Несмотря на чувствительность к солнцу, Пола настояла на том, чтобы проводить меня до машины. Надела свою широкополую шляпу, покрывало, обмоталась тканью, и когда я включил зажигание, потянулась в открытое окно машины, чтобы обнять меня в последний раз. Отъезжая от дома, я смотрел в зеркало заднего обзора. Фигура Полы сияла на фоне солнца, шляпа и полотняные покрывала источали свет. Подул ветерок. Одежды Полы затрепетали. Она казалась листком — трепещущим на ветке, готовым к полету.
В десять лет, предшествующих этому визиту, я посвятил себя написанию книг. Я выдавал их одну за другой. Такой производительности я добивался очень простым способом: писательство было для меня главным делом, и я следил, чтобы ничто другое ему не мешало. Я охранял свое время яростно, как медведица медвежат. Я вычеркнул из расписания все, кроме самого необходимого. Даже Пола попала в категорию необязательных дел, и у меня не нашлось времени позвонить ей еще раз.

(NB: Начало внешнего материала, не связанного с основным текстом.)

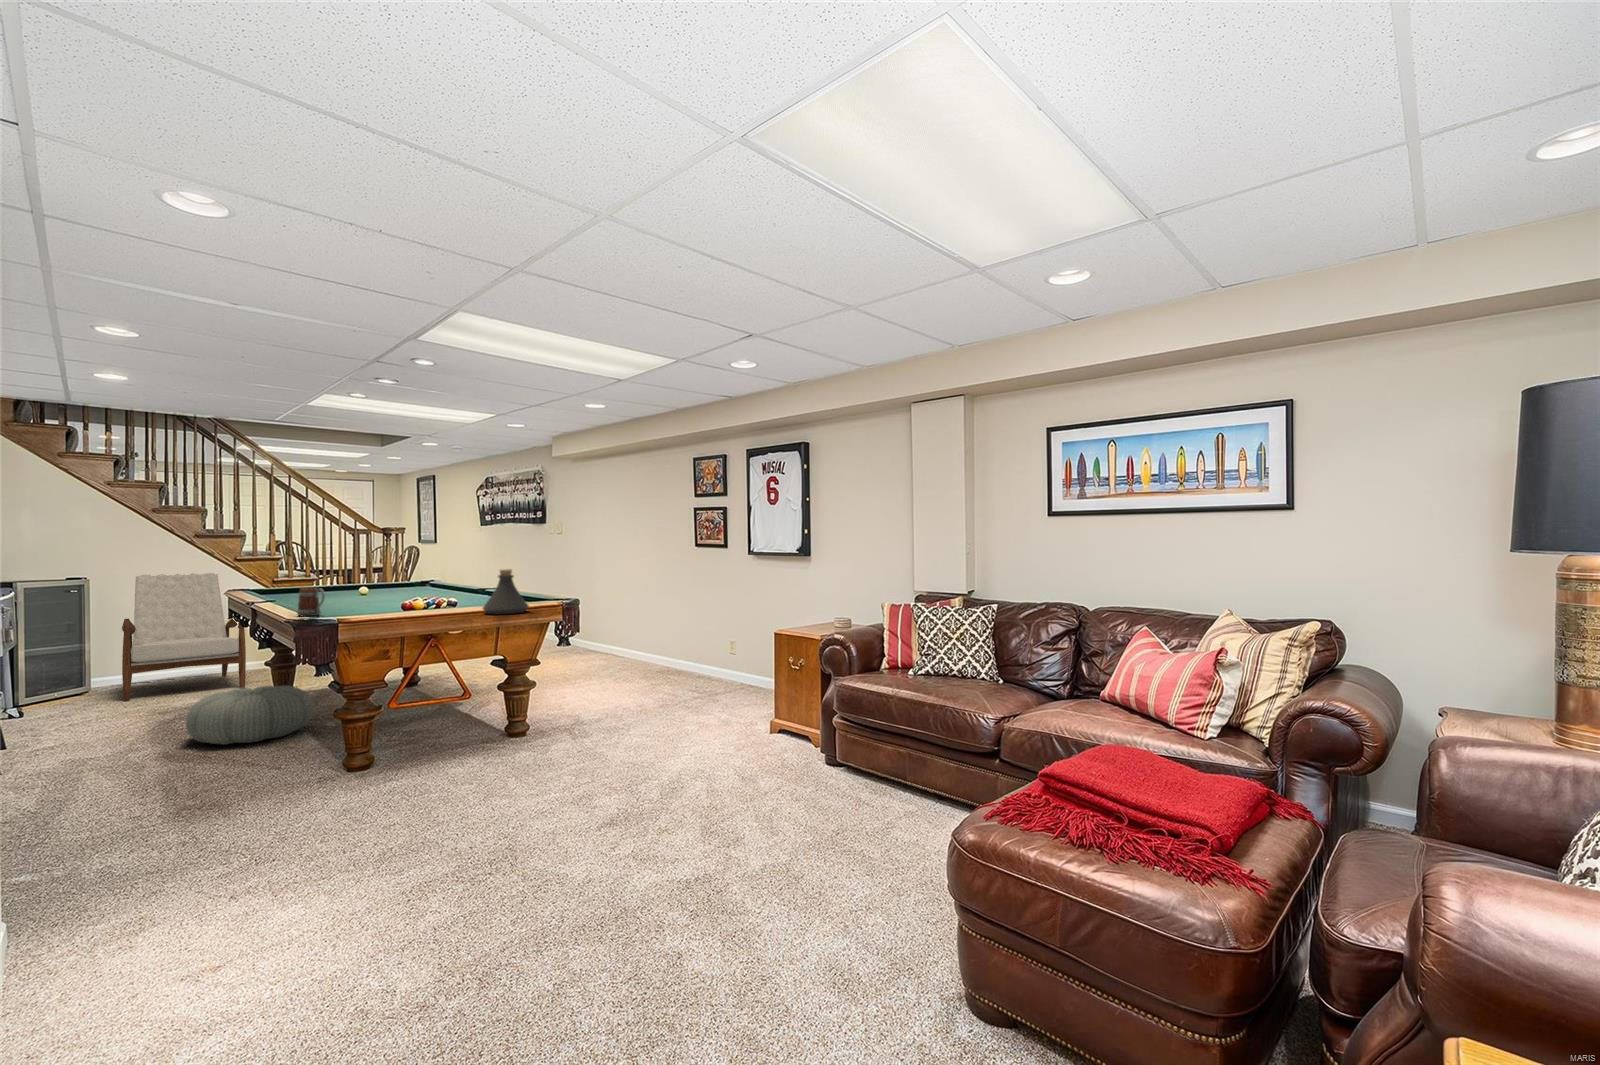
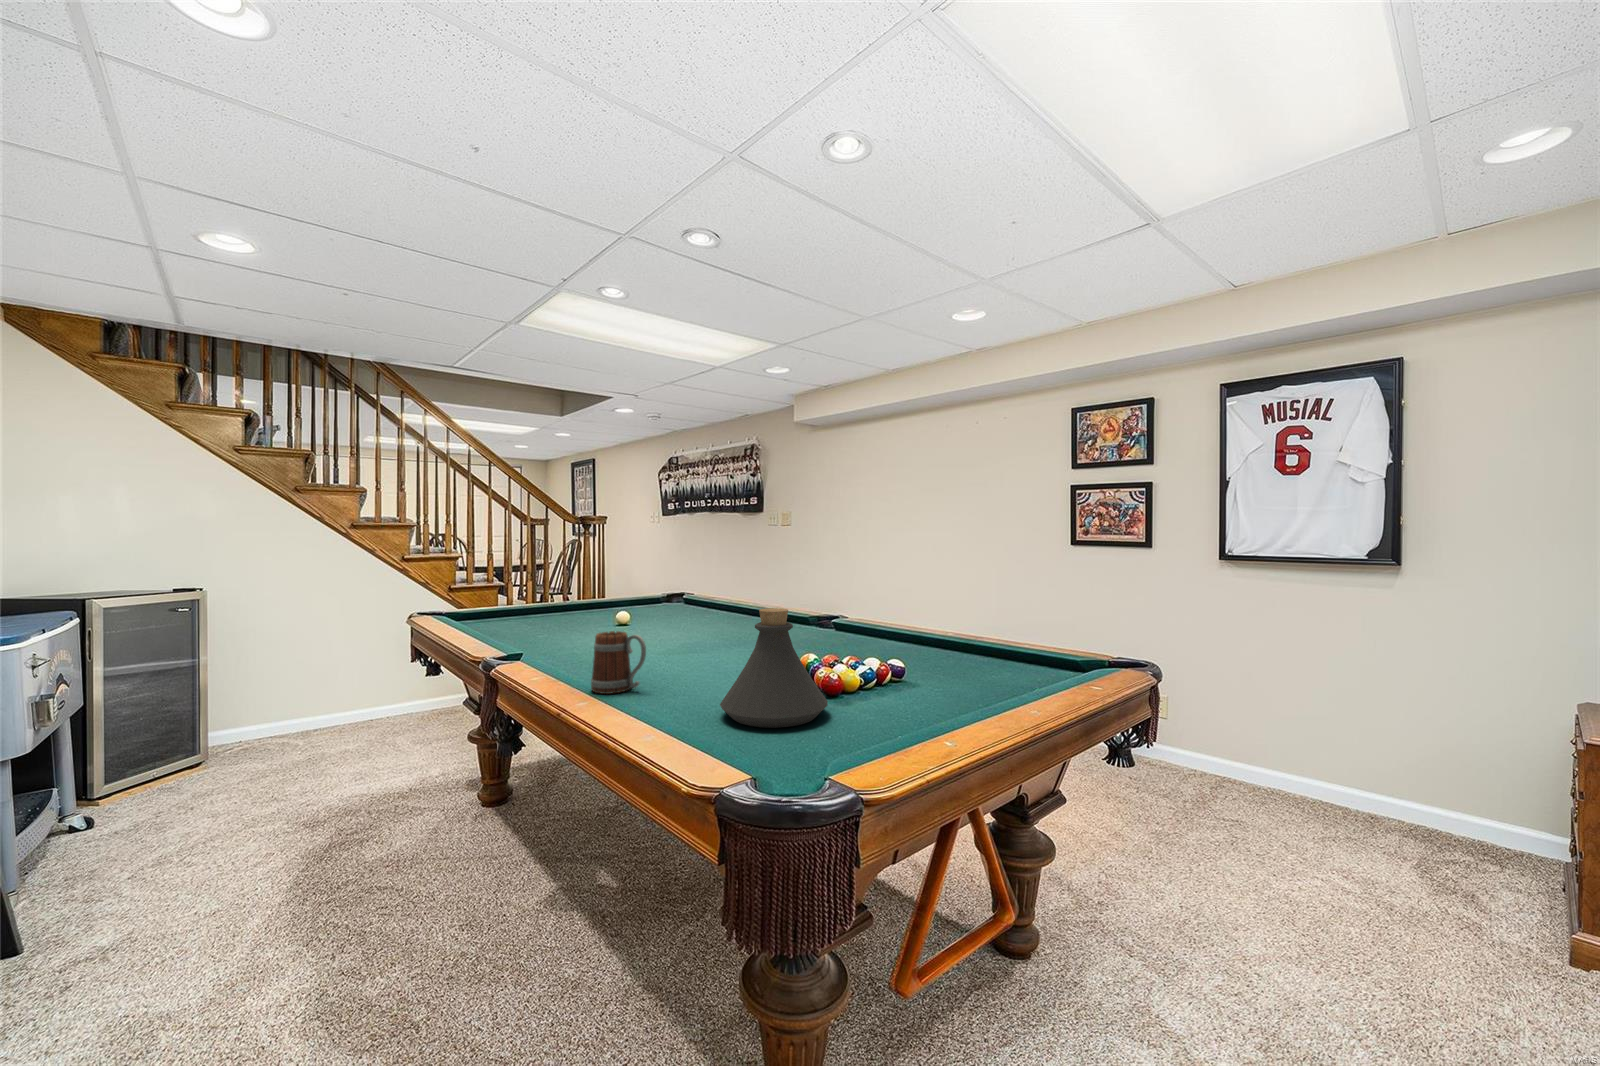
bottle: present [483,569,529,614] -> present [720,608,828,728]
armchair: present [122,573,246,702] -> none [253,578,425,781]
pouf: present [186,686,313,745] -> none [371,800,590,960]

Через несколько месяцев умерла моя мать, и пока я летел на похороны, я вспомнил про Полу. Я подумал о ее прощальном письме покойному брату — со всеми словами, которые она так никогда ему и не сказала. И стал думать о словах, которые так и не сказал матери. Да я почти ничего ей не сказал! Мы с матерью любили друг друга, но никогда не разговаривали откровенно, по душам, как два человека, тянущиеся друг к другу чистыми руками и чистыми сердцами. Мы всегда «обходились» друг с другом вежливо, говорили, не слыша друг друга, и каждый из нас боялся другого, обманывал, манипулировал им. Я уверен: именно поэтому я всегда старался говорить с Полой честно и откровенно. И поэтому мне было так неприятно, когда пришлось ее «обойти».
В ночь после похорон я увидел потрясающий сон.
Моя мать и множество ее друзей и родственников, все уже покойные, совершенно неподвижно сидели на ступеньках лестницы. Я услышал голос матери — она звала меня, выкрикивала мое имя изо всех сил. Особенно хорошо я ощущал присутствие тети Минни — она в полной неподвижности сидела на верхней ступеньке. Потом задвигалась, сначала медленно, потом все быстрее и быстрее, и вот она уже вибрирует со страшной скоростью, как шмель. Тут затряслись и все, кто сидел на ступеньках, все покойники, все взрослые из моего детства. Дядя Эйб потянулся, чтобы ущипнуть меня за щеку, приговаривая, как обычно: «Сынок, дорогой». Потом и другие потянулись к моим щекам. Сначала щипали ласково, потом рассвирепели, и щипки стали болезненными. Я проснулся в ужасе, щеки пылали. Было три часа ночи.